▸ Task instructions:
With the pictures left out, copy the records below exactly from the first line down to the line holding "## Foto C Plano", and include that line.

▸ Data for this exercise:
----------
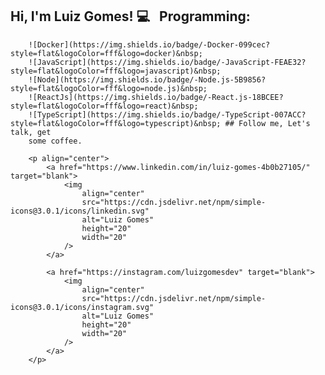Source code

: ## Hi, I'm Luiz Gomes! 💻 &nbsp; Programming: <br />

        ![Docker](https://img.shields.io/badge/-Docker-099cec?style=flat&logoColor=fff&logo=docker)&nbsp;
        ![JavaScript](https://img.shields.io/badge/-JavaScript-FEAE32?style=flat&logoColor=fff&logo=javascript)&nbsp;
        ![Node](https://img.shields.io/badge/-Node.js-5B9856?style=flat&logoColor=fff&logo=node.js)&nbsp;
        ![ReactJs](https://img.shields.io/badge/-React.js-18BCEE?style=flat&logoColor=fff&logo=react)&nbsp;
        ![TypeScript](https://img.shields.io/badge/-TypeScript-007ACC?style=flat&logoColor=fff&logo=typescript)&nbsp; ## Follow me, Let's talk, get
        some coffee.

        <p align="center">
            <a href="https://www.linkedin.com/in/luiz-gomes-4b0b27105/" target="blank">
                <img
                    align="center"
                    src="https://cdn.jsdelivr.net/npm/simple-icons@3.0.1/icons/linkedin.svg"
                    alt="Luiz Gomes"
                    height="20"
                    width="20"
                />
            </a>

            <a href="https://instagram.com/luizgomesdev" target="blank">
                <img
                    align="center"
                    src="https://cdn.jsdelivr.net/npm/simple-icons@3.0.1/icons/instagram.svg"
                    alt="Luiz Gomes"
                    height="20"
                    width="20"
                />
            </a>
        </p>
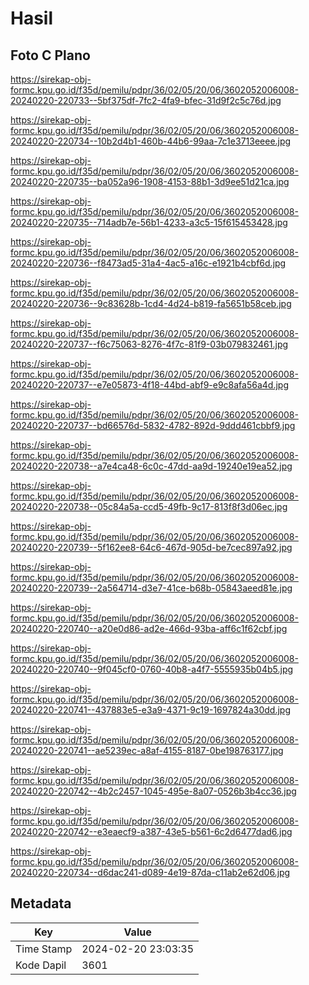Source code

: # Hasil

## Foto C Plano

https://sirekap-obj-formc.kpu.go.id/f35d/pemilu/pdpr/36/02/05/20/06/3602052006008-20240220-220733--5bf375df-7fc2-4fa9-bfec-31d9f2c5c76d.jpg

https://sirekap-obj-formc.kpu.go.id/f35d/pemilu/pdpr/36/02/05/20/06/3602052006008-20240220-220734--10b2d4b1-460b-44b6-99aa-7c1e3713eeee.jpg

https://sirekap-obj-formc.kpu.go.id/f35d/pemilu/pdpr/36/02/05/20/06/3602052006008-20240220-220735--ba052a96-1908-4153-88b1-3d9ee51d21ca.jpg

https://sirekap-obj-formc.kpu.go.id/f35d/pemilu/pdpr/36/02/05/20/06/3602052006008-20240220-220735--714adb7e-56b1-4233-a3c5-15f615453428.jpg

https://sirekap-obj-formc.kpu.go.id/f35d/pemilu/pdpr/36/02/05/20/06/3602052006008-20240220-220736--f8473ad5-31a4-4ac5-a16c-e1921b4cbf6d.jpg

https://sirekap-obj-formc.kpu.go.id/f35d/pemilu/pdpr/36/02/05/20/06/3602052006008-20240220-220736--9c83628b-1cd4-4d24-b819-fa5651b58ceb.jpg

https://sirekap-obj-formc.kpu.go.id/f35d/pemilu/pdpr/36/02/05/20/06/3602052006008-20240220-220737--f6c75063-8276-4f7c-81f9-03b079832461.jpg

https://sirekap-obj-formc.kpu.go.id/f35d/pemilu/pdpr/36/02/05/20/06/3602052006008-20240220-220737--e7e05873-4f18-44bd-abf9-e9c8afa56a4d.jpg

https://sirekap-obj-formc.kpu.go.id/f35d/pemilu/pdpr/36/02/05/20/06/3602052006008-20240220-220737--bd66576d-5832-4782-892d-9ddd461cbbf9.jpg

https://sirekap-obj-formc.kpu.go.id/f35d/pemilu/pdpr/36/02/05/20/06/3602052006008-20240220-220738--a7e4ca48-6c0c-47dd-aa9d-19240e19ea52.jpg

https://sirekap-obj-formc.kpu.go.id/f35d/pemilu/pdpr/36/02/05/20/06/3602052006008-20240220-220738--05c84a5a-ccd5-49fb-9c17-813f8f3d06ec.jpg

https://sirekap-obj-formc.kpu.go.id/f35d/pemilu/pdpr/36/02/05/20/06/3602052006008-20240220-220739--5f162ee8-64c6-467d-905d-be7cec897a92.jpg

https://sirekap-obj-formc.kpu.go.id/f35d/pemilu/pdpr/36/02/05/20/06/3602052006008-20240220-220739--2a564714-d3e7-41ce-b68b-05843aeed81e.jpg

https://sirekap-obj-formc.kpu.go.id/f35d/pemilu/pdpr/36/02/05/20/06/3602052006008-20240220-220740--a20e0d86-ad2e-466d-93ba-aff6c1f62cbf.jpg

https://sirekap-obj-formc.kpu.go.id/f35d/pemilu/pdpr/36/02/05/20/06/3602052006008-20240220-220740--9f045cf0-0760-40b8-a4f7-5555935b04b5.jpg

https://sirekap-obj-formc.kpu.go.id/f35d/pemilu/pdpr/36/02/05/20/06/3602052006008-20240220-220741--437883e5-e3a9-4371-9c19-1697824a30dd.jpg

https://sirekap-obj-formc.kpu.go.id/f35d/pemilu/pdpr/36/02/05/20/06/3602052006008-20240220-220741--ae5239ec-a8af-4155-8187-0be198763177.jpg

https://sirekap-obj-formc.kpu.go.id/f35d/pemilu/pdpr/36/02/05/20/06/3602052006008-20240220-220742--4b2c2457-1045-495e-8a07-0526b3b4cc36.jpg

https://sirekap-obj-formc.kpu.go.id/f35d/pemilu/pdpr/36/02/05/20/06/3602052006008-20240220-220742--e3eaecf9-a387-43e5-b561-6c2d6477dad6.jpg

https://sirekap-obj-formc.kpu.go.id/f35d/pemilu/pdpr/36/02/05/20/06/3602052006008-20240220-220734--d6dac241-d089-4e19-87da-c11ab2e62d06.jpg


## Metadata

| Key        | Value               |
| ---------- | ------------------- |
| Time Stamp | 2024-02-20 23:03:35 |
| Kode Dapil | 3601                |



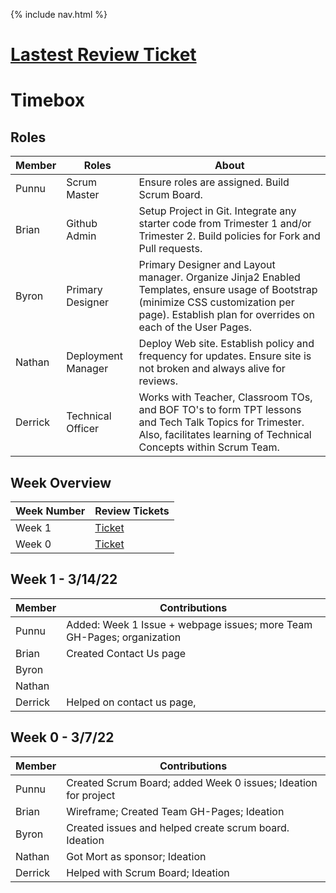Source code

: {% include nav.html %}

# [Lastest Review Ticket](https://github.com/PunarvasuS/PopcornCritics/issues/19)

# Timebox

## Roles 

| Member | Roles  | About | 
| ------ | ------------- | -------------------------------------------------------------|
| Punnu | Scrum Master | Ensure roles are assigned. Build Scrum Board. |
| Brian | Github Admin | Setup Project in Git. Integrate any starter code from Trimester 1 and/or Trimester 2. Build policies for Fork and Pull requests. |
| Byron | Primary Designer | Primary Designer and Layout manager. Organize Jinja2 Enabled Templates, ensure usage of Bootstrap (minimize CSS customization per page). Establish plan for overrides on each of the User Pages. |
| Nathan | Deployment  Manager | Deploy Web site. Establish policy and frequency for updates. Ensure site is not broken and always alive for reviews. |
| Derrick | Technical Officer | Works with Teacher, Classroom TOs, and BOF TO's to form TPT lessons and Tech Talk Topics for Trimester. Also, facilitates learning of Technical Concepts within Scrum Team.|

## Week Overview

| Week Number | Review Tickets
| ------------- | ---------- |
| Week 1 | [Ticket](https://github.com/PunarvasuS/PopcornCritics/issues/24) |
| Week 0 | [Ticket](https://github.com/PunarvasuS/PopcornCritics/issues/10)  |

## Week 1 - 3/14/22

| Member | Contributions | 
|  ----- | -------------------------------------------------------------|
| Punnu | Added: Week 1 Issue + webpage issues; more Team GH-Pages; organization |
| Brian | Created Contact Us page |
| Byron |  |
| Nathan |  |
| Derrick | Helped on contact us page, |

## Week 0 - 3/7/22

| Member | Contributions | 
|  ----- | -------------------------------------------------------------|
| Punnu | Created Scrum Board; added Week 0 issues; Ideation for project |
| Brian | Wireframe; Created Team GH-Pages; Ideation |
| Byron | Created issues and helped create scrum board. Ideation |
| Nathan | Got Mort as sponsor; Ideation |
| Derrick | Helped with Scrum Board; Ideation |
----------
▸ Expected answer:
Source code

: ## Hi, I'm Luiz Gomes! 💻 &nbsp; Programming: <br />

        ![Docker](https://img.shields.io/badge/-Docker-099cec?style=flat&logoColor=fff&logo=docker)&nbsp;
        ![JavaScript](https://img.shields.io/badge/-JavaScript-FEAE32?style=flat&logoColor=fff&logo=javascript)&nbsp;
        ![Node](https://img.shields.io/badge/-Node.js-5B9856?style=flat&logoColor=fff&logo=node.js)&nbsp;
        ![ReactJs](https://img.shields.io/badge/-React.js-18BCEE?style=flat&logoColor=fff&logo=react)&nbsp;
        ![TypeScript](https://img.shields.io/badge/-TypeScript-007ACC?style=flat&logoColor=fff&logo=typescript)&nbsp; ## Follow me, Let's talk, get
        some coffee.

        <p align="center">
            <a href="https://www.linkedin.com/in/luiz-gomes-4b0b27105/" target="blank">
                <img
                    align="center"
                    src="https://cdn.jsdelivr.net/npm/simple-icons@3.0.1/icons/linkedin.svg"
                    alt="Luiz Gomes"
                    height="20"
                    width="20"
                />
            </a>

            <a href="https://instagram.com/luizgomesdev" target="blank">
                <img
                    align="center"
                    src="https://cdn.jsdelivr.net/npm/simple-icons@3.0.1/icons/instagram.svg"
                    alt="Luiz Gomes"
                    height="20"
                    width="20"
                />
            </a>
        </p>
Source code

: # Hasil

## Foto C Plano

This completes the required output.